In the regulatory world, there is a distinction between visible and non-visible particulate matter. Visible particulate is loosely defined as any particulate that can be detected with the unaided eye. Typically, visible objects are defined as objects that are 0.1 mm or larger, which are about the average diameter of a human hair although some have pegged the limits of human detection as low as 50 um.

There is precious little in terms of regulatory guidance when it comes to visible particulate matter. The most referenced guidance comes from the USP, most notably in General Chapter—Injections <1> and in <788> (although <788> generally deals with sub-visible particles).

USP <1> states that each preparation is “essentially free” from visible particles and that every container that shows evidence of visible particles shall be rejected. USP <788> also reiterates the “essentially free” requirement. As designers of processes, we are left to interpret the meaning of “essentially free” along with a vague definition of how big a visible particle actually is.

In the case of sub-visible detection, there are more specific guidance’s available for process design. Specifically, ICH Guidance for Industry Q4B—Annex 3 Test for Particulate Contamination: Subvisible Particles General Chapter (January 2009), which references USP <788> among others. Particulate sizes, counts per volume as well as automated and manual techniques are outlined. Generally, tests for sub-visible particles are destructive and require samples to be taken from a lot for qualification. Sub-visible particles fall beyond human acuity and require microscopy or similar techniques for detection.

How Difficult to Detect?

Visible particulate inspection is generally done while the product is in its container, be it in solution, lyophilized cake, powder or ointment.

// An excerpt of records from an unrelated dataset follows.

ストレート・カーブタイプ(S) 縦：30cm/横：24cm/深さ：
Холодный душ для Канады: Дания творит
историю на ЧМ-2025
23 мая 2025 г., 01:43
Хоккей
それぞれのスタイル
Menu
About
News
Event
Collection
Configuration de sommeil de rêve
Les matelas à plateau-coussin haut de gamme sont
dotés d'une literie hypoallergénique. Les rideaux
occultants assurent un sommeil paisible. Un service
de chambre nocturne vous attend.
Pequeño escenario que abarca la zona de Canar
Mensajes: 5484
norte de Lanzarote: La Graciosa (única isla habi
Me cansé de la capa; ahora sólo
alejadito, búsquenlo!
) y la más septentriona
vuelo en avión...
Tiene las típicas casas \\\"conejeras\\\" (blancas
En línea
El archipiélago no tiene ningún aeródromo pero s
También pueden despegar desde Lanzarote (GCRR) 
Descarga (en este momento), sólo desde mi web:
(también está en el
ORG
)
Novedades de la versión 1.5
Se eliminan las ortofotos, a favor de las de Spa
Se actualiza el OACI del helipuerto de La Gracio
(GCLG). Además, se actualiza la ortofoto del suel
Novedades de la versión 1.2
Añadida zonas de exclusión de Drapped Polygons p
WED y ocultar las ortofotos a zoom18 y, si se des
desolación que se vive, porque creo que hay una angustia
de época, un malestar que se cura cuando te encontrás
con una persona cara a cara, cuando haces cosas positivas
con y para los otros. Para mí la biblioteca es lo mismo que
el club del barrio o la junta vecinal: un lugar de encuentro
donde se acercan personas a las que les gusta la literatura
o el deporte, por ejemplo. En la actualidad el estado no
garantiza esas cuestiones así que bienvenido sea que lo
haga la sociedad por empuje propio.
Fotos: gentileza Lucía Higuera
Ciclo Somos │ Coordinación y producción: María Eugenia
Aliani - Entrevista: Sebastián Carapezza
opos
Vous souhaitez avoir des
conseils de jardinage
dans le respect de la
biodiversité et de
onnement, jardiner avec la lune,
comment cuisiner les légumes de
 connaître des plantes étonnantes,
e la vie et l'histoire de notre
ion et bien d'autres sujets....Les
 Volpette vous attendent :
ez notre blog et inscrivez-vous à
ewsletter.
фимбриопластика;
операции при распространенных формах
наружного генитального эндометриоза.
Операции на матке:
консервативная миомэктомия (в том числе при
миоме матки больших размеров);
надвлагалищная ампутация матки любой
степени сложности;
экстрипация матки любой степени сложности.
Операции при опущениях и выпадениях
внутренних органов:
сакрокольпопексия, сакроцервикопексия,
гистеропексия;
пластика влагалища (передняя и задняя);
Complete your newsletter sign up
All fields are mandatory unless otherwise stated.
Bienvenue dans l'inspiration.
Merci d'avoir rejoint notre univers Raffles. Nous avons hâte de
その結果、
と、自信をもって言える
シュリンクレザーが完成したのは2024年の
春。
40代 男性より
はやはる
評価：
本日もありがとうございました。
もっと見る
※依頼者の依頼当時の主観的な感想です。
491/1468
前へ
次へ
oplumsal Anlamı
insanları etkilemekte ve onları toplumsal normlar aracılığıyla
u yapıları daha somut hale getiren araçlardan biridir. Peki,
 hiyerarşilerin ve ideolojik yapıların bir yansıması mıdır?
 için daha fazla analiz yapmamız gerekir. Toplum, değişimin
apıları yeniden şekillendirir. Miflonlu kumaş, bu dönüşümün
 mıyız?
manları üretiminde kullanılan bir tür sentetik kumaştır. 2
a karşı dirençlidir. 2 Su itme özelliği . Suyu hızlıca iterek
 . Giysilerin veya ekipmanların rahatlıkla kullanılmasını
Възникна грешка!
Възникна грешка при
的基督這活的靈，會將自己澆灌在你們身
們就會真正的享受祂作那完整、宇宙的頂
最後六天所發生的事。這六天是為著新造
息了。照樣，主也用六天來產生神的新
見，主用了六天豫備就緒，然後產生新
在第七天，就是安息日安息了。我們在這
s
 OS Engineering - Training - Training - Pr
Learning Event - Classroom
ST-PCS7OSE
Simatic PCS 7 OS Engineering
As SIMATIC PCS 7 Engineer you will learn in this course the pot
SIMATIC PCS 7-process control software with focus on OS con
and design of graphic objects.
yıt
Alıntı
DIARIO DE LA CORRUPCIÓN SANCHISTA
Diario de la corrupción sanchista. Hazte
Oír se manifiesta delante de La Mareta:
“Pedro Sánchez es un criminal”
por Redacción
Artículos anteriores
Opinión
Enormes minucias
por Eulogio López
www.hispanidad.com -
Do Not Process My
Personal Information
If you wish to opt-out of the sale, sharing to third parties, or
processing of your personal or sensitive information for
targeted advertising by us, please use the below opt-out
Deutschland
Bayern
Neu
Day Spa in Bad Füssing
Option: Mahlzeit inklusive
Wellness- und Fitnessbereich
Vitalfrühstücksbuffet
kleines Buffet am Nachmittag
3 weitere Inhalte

In an ideal world the container would be clear, uniform and free from defects, but this is generally not the case. Containers can be coloured, frosted and opaque.

Also, visual inspection of solid product is limited to the surfaces of the product that are exposed. The product would also have to be inspected from a variety of angles to ensure each surface was examined. The interior of a solid product cannot be inspected unless the inspection system uses a probe that can penetrate the solid.

The ease with which a particle can be detected depends on the following factors:

  • The size of the particle: Of course, the bigger the particle, the easier it will be to detect. Particles on the order of 100 um in diameter are challenging, while particles 1 mm or larger are much simpler.
  • The contrast of the particle: A black particle on a white background is easier to detect than a clear particle in a clear solution.
  • The density of the particle: A particle that is much denser than its surroundings or its container will easier to detect using more exotic inspection methods.
  • The transparency of the container: It stands to reason that dark, cloudy or opaque containers will offer less visibility to the particulates inside. Amber vials are a more difficult container for particulate inspection than clear containers.
  • The uniformity of the container: non uniform surfaces on the container such as variations in wall thickness can cause havoc on illumination methods due to refraction of light at the surface. These surfaces include the curved areas of a glass vial or the side walls of a moulded plastic bottle.

To put the relative difficulty of detection into perspective, a 1-mm diameter black particle sitting on top of white powder in a clear vial is generally easily to detect with readily available equipment. A 1-mm partially transparent particle floating in an IV bag can be detected with repeatability, but the inspection would require specialized equipment and software algorithms.